Why some data visualization identities get adopted and others get buried

August 9, 2025
by Gabrielle Merite
Venn diagram of Capability, opportunity, and motivation made out of white lines on top of the painting of a lake.
Original Image: Sheet of Water near Loosdrecht by Willem Roelofs

Someone recently asked me: "What is the differentiating factor between guidelines that people use after handover vs those that stay in a drive somewhere and then go to waste?"

That's a question I wish I'd asked myself years ago.

When your data tells stories that could drive real change (funding decisions, policy shifts, consumer behavior…) a visual language that fails to convey your organization's expertise is a big missed opportunity for impact.

For years, I created data visualization guidelines following the standard agency approach: investigate the brand's history, its visual identity, and weave those details into beautiful chart examples… everything from traditional visualizations to editorial pieces.

In most cases, that worked beautifully.

But.

Starting with the visual aspect, never with the daily reality people would face, optimizes the new language for ideal scenarios. It completely ignores how our beautiful custom spacing would take too long to design on a deadline, or how our perfectly on-brand divergent color palette wouldn’t work with specific, and common, datasets.

Real data visualization work is messy. Especially when you're already stretched thin, juggling a product sprint or a report deadline…
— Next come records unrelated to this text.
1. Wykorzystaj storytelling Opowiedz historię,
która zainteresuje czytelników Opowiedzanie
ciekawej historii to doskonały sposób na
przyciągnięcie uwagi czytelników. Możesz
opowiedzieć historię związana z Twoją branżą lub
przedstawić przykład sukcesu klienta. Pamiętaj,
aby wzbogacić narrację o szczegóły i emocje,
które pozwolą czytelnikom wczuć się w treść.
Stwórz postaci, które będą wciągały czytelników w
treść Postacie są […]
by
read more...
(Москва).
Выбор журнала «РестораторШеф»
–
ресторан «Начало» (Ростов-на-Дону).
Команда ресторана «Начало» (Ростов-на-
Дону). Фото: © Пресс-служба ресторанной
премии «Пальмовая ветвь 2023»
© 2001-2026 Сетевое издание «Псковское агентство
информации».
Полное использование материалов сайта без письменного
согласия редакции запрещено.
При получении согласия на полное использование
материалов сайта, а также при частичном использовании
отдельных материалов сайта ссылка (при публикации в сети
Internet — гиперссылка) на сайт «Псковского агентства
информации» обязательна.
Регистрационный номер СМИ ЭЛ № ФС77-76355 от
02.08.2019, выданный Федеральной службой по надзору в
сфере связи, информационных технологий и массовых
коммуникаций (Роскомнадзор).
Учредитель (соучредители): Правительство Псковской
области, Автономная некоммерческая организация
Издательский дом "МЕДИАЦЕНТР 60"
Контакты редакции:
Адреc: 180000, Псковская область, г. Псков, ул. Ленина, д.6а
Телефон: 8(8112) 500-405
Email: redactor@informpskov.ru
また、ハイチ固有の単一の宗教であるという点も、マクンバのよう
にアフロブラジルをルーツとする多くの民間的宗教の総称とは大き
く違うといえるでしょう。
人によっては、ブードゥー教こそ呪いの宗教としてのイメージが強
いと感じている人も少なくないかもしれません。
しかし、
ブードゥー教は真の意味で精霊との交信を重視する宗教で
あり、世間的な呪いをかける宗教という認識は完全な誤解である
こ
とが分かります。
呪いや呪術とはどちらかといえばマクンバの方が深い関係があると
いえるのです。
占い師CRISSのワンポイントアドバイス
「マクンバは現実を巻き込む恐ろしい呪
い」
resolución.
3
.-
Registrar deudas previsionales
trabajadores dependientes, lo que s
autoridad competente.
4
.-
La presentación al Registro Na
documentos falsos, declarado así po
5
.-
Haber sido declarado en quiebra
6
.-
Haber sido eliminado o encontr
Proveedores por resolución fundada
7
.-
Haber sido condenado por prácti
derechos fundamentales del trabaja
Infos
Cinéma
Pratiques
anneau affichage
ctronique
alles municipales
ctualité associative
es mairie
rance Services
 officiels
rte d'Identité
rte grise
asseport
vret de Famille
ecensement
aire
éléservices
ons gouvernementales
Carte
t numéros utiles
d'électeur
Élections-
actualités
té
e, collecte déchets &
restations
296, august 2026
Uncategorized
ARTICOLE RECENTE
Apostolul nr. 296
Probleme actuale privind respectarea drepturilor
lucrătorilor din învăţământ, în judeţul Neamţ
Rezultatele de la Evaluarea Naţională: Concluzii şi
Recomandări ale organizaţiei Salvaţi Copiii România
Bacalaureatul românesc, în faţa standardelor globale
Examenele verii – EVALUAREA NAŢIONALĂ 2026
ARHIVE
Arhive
And that's where an aesthetics-first system breaks down.

Visual identity alignment and adoption should be equally important measures of success, because beautiful data visual languages that don't get used are just expensive art projects.

Why humans are terrible at following guidelines

When we're creating a new visual language for teams to adopt, we're asking for a behavior change: let go of default rainbow colors, apply consistent spacing, choose appropriate chart types. All those changes require time and effort in already busy workflows.
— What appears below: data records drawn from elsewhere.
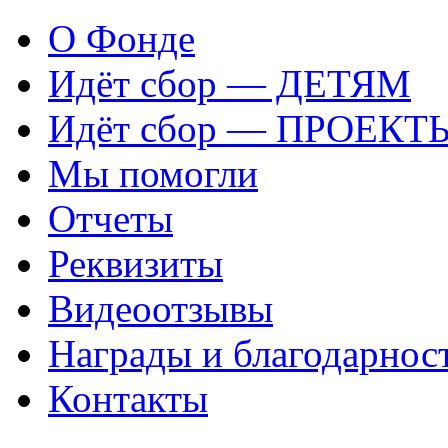
О Фонде
Идёт сбор — ДЕТЯМ
Идёт сбор — ПРОЕКТ
Мы помогли
Отчеты
Реквизиты
Видеоотзывы
Награды и благодарнос
Контакты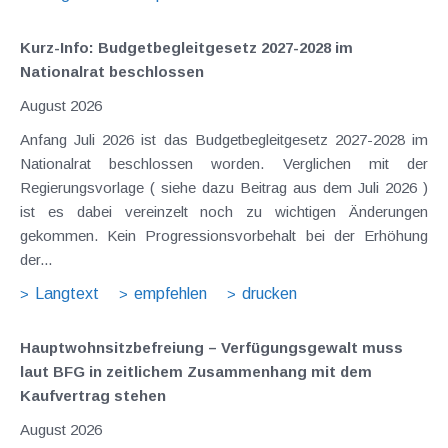
Kurz-Info: Budgetbegleitgesetz 2027-2028 im
Nationalrat beschlossen
August 2026
Anfang Juli 2026 ist das Budgetbegleitgesetz 2027-2028 im
Nationalrat beschlossen worden. Verglichen mit der
Regierungsvorlage ( siehe dazu Beitrag aus dem Juli 2026 )
ist es dabei vereinzelt noch zu wichtigen Änderungen
gekommen. Kein Progressionsvorbehalt bei der Erhöhung
der...
Langtext
empfehlen
drucken
Hauptwohnsitz​­befreiung – Verfügungsgewalt muss
laut BFG in zeitlichem Zusammenhang mit dem
Kaufvertrag stehen
August 2026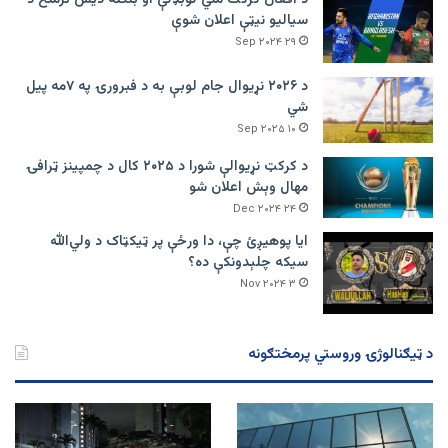
د افغان کرکت ملي لوبډلې او بنګله دیش ترمنځ د
سیالیو نیټې اعلان شوې
۲۹ Sep ۲۰۲۴
د ۲۰۲۶ نړیوال جام لوبې به د فبرورۍ په ۷مه پیل
شي
۱۰ Sep ۲۰۲۵
د کرکټ نړیوالې شورا د ۲۰۲۵ کال د چمپینز ټرافۍ
مهال وېش اعلان شو
۲۴ Dec ۲۰۲۴
ایا پوهیږئ چې، دا ورځې پر ټيکټاک د ولي‌الله
سیکه چلېدونکې ده؟
۳ Nov ۲۰۲۴
د ټیګنالوژۍ وروستي پرمختګونه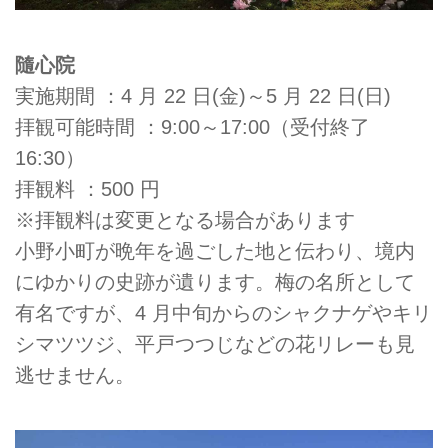
隨心院
実施期間 ：4 月 22 日(金)～5 月 22 日(日)
拝観可能時間 ：9:00～17:00（受付終了
16:30）
拝観料 ：500 円
※拝観料は変更となる場合があります
小野小町が晩年を過ごした地と伝わり、境内
にゆかりの史跡が遺ります。梅の名所として
有名ですが、4 月中旬からのシャクナゲやキリ
シマツツジ、平戸つつじなどの花リレーも見
逃せません。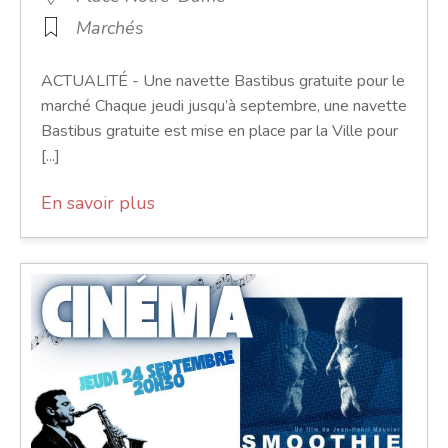
Marchés
ACTUALITÉ - Une navette Bastibus gratuite pour le
marché Chaque jeudi jusqu’à septembre, une navette
Bastibus gratuite est mise en place par la Ville pour
[...]
En savoir plus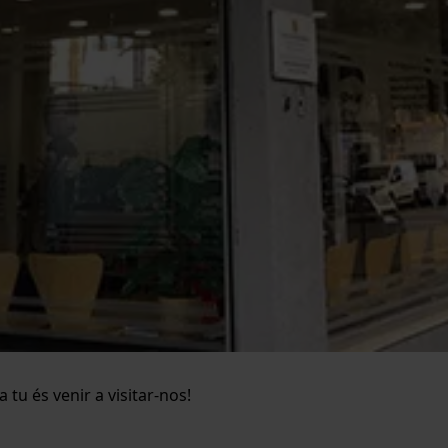
tu és venir a visitar-nos!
With this in mind, we find it helpful to think about it through this framework called the COM-B model that breaks down in simple categories what helps behavior change.
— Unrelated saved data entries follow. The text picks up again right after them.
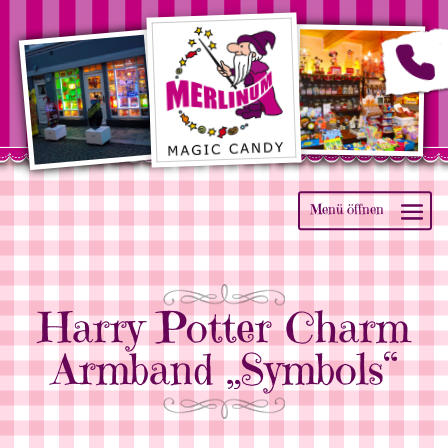
Harry Potter Charm
Armband „Symbols“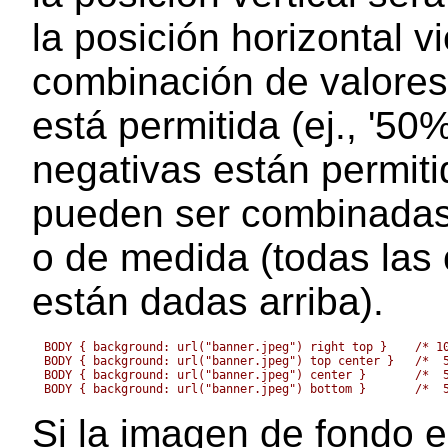
la posición horizontal v
combinación de valores
está permitida (ej., '50
negativas están permiti
pueden ser combinadas 
o de medida (todas las
están dadas arriba).
BODY { background: url("banner.jpeg") right top }    /* 10
BODY { background: url("banner.jpeg") top center }   /*  5
BODY { background: url("banner.jpeg") center }       /*  5
Si la imagen de fondo es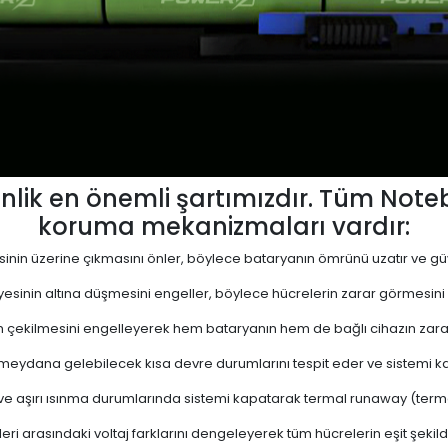
lik en önemli şartımızdır. Tüm Not
koruma mekanizmaları vardır:
yesinin üzerine çıkmasını önler, böylece bataryanın ömrünü uzatır ve güve
viyesinin altına düşmesini engeller, böylece hücrelerin zarar görmesini
 çekilmesini engelleyerek hem bataryanın hem de bağlı cihazın zara
eydana gelebilecek kısa devre durumlarını tespit eder ve sistemi kap
 ve aşırı ısınma durumlarında sistemi kapatarak termal runaway (termal 
ri arasındaki voltaj farklarını dengeleyerek tüm hücrelerin eşit şekil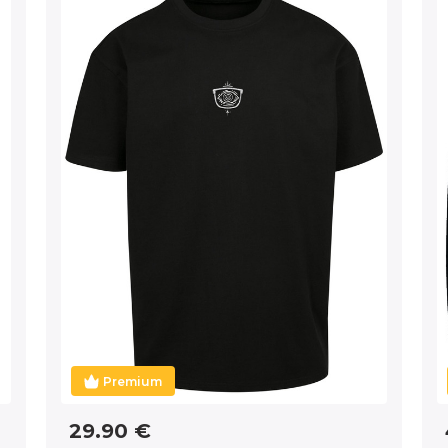
Premium
29.90 €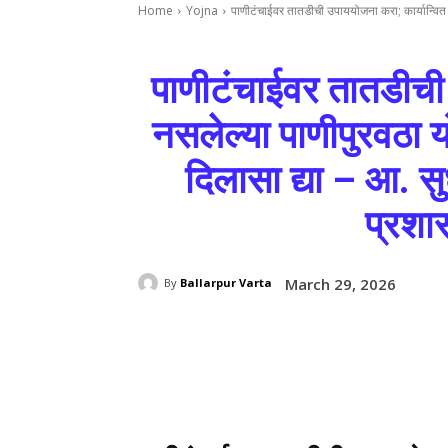
Home
Yojna
पाणीटंचाईवर तातडीची उपाययोजना करा; कार्यान्वित 
पाणीटंचाईवर तातडीची 
नसलेल्या पाणीपुरवठा 
दिलासा द्या – आ. सुध
प्रशास
March 29, 2026
By
Ballarpur Varta
Share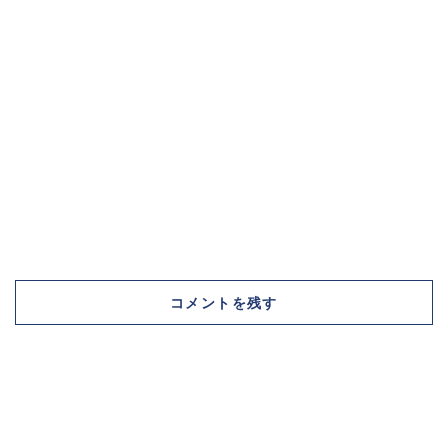
コメントを残す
  • Capability: Do people have the knowledge, skills, and confidence to implement the new visual language?
  • Opportunity: Does their work environment—tools, workflows, time constraints—support the new approach?
  • Motivation: Do they have compelling reasons to embrace this change?

When visual languages fail to take hold, it's usually because one or several of these factors weren't considered.

What this means for creating or refining a data visualization identity

Okay so the first step shouldn’t be a dive into visual identity for inspiration.

Instead, we need to understand how people connect to those three factors:

  • What capabilities do they have today: are they comfortable with making complex charts, with missing data, with color palettes that serve both brand and function?
  • What constraints are they working with: software that limits font choices, tools that won't let you stack legends above horizontal bars (looking at you Tableau), or simply working with Canva and PowerPoint because that's what the budget allows?
  • What would actually motivate them to embrace a new system?

Two steps can help with this process:

  1. Auditing existing work lets you spot what's been done, where things get stuck, and what mistakes are most common. This gives you a baseline understanding.
  2. Interviewing your users is the only way to really understand what’s going on during production. They’ll explain you that the color mistake you keep seeing might not be a choice, it might be that their software doesn't allow for the preferred option or that your bold extended brand typeface which looks great in headlines, becomes illegible at the small sizes required for chart labels (True story).

And yes, this process takes time.

But it helps you understand who's actually at the end of the workflow, what their current reality looks like, and how to create a data visualization language that carry your mission forward while actually supporting the people trying to implement them.